The escalating risk-off sentiment in the market is also creating volatility for Bitcoin (BTC). The leading crypto asset, which has had a strong correlation with the U.S. stock market, moved opposite to the stock market in February, with a correction between BTC and the Nasdaq turning negative for the first time in two years. However, with the crypto bulls pausing at the $25,200 level, the risks of a downturn alongside stocks are increasing.
While there’s certainly a reason to maintain caution until the release of new economic data and the United States Federal Reserve meeting in March, some indicators suggest that the worst may be over in terms of the market making new lows.
Inflation remains sticky
The biggest worries of the current bear cycle, which began in 2022, have been decade-high inflation. In January, the Consumer Price Index (CPI) came in hotter than expected, with a 0.2% increase versus the previous month.
There are some additional signs that inflation may remain sticky. Inflation in the housing sector, which commands more than 40% of the weightage in the CPI calculation, has shown no sign of a downturn.

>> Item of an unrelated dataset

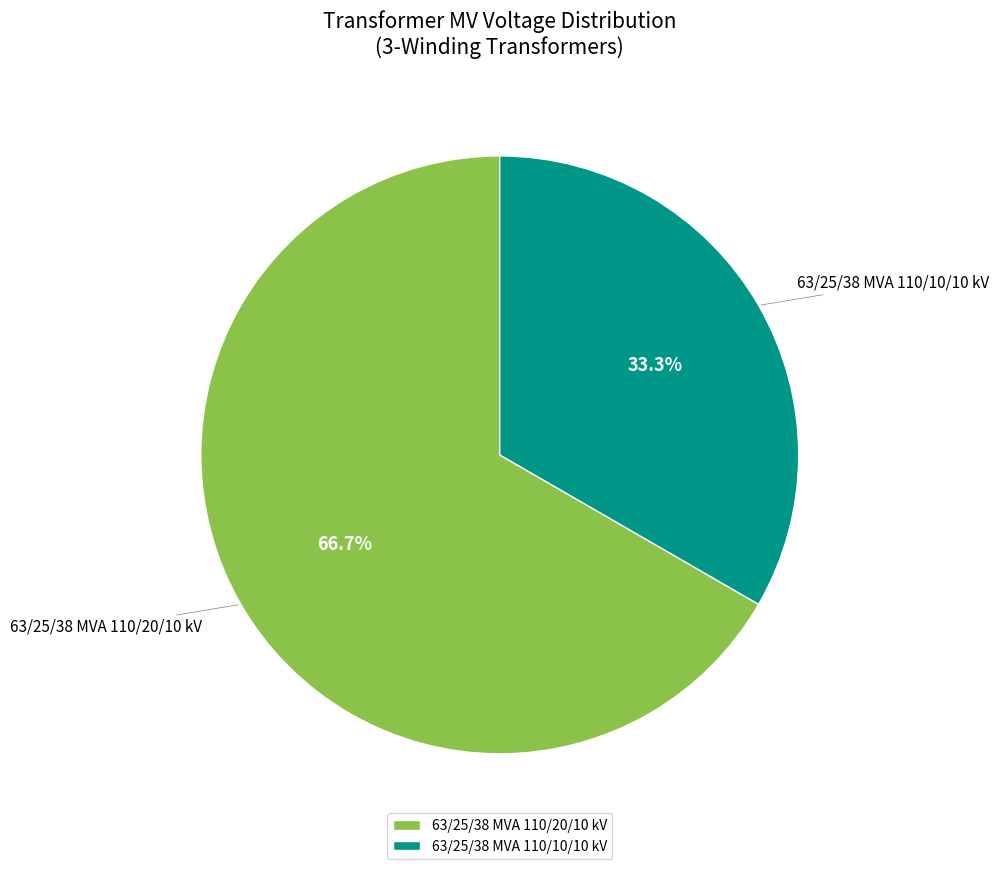

How many slices are in this pie chart?

2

It appears that the market is slipping back into the 2022 trend where increasing inflation corresponds to higher Fed rate hikes and poor liquidity conditions. The market’s expectation of a 50-basis-point rate hike in the upcoming March 22 meeting has increased from single-digit percentages to 30%. Fed President Neel Kashkari also raised concerns that there is a lack of signs showing that Fed rate hikes are curbing inflation in the services sector.
However, a report from Charles Edwards, founder of Capriole Investments, argues that inflation has been in a downtrend with a minor setback in January, which is nonconclusive.
“Until we see this chart plateau out, or increase, inflationary risk is overstated and the market so far has overreacted.”
The release of the February CPI on March 12 will be instrumental in creating market bias in the short term.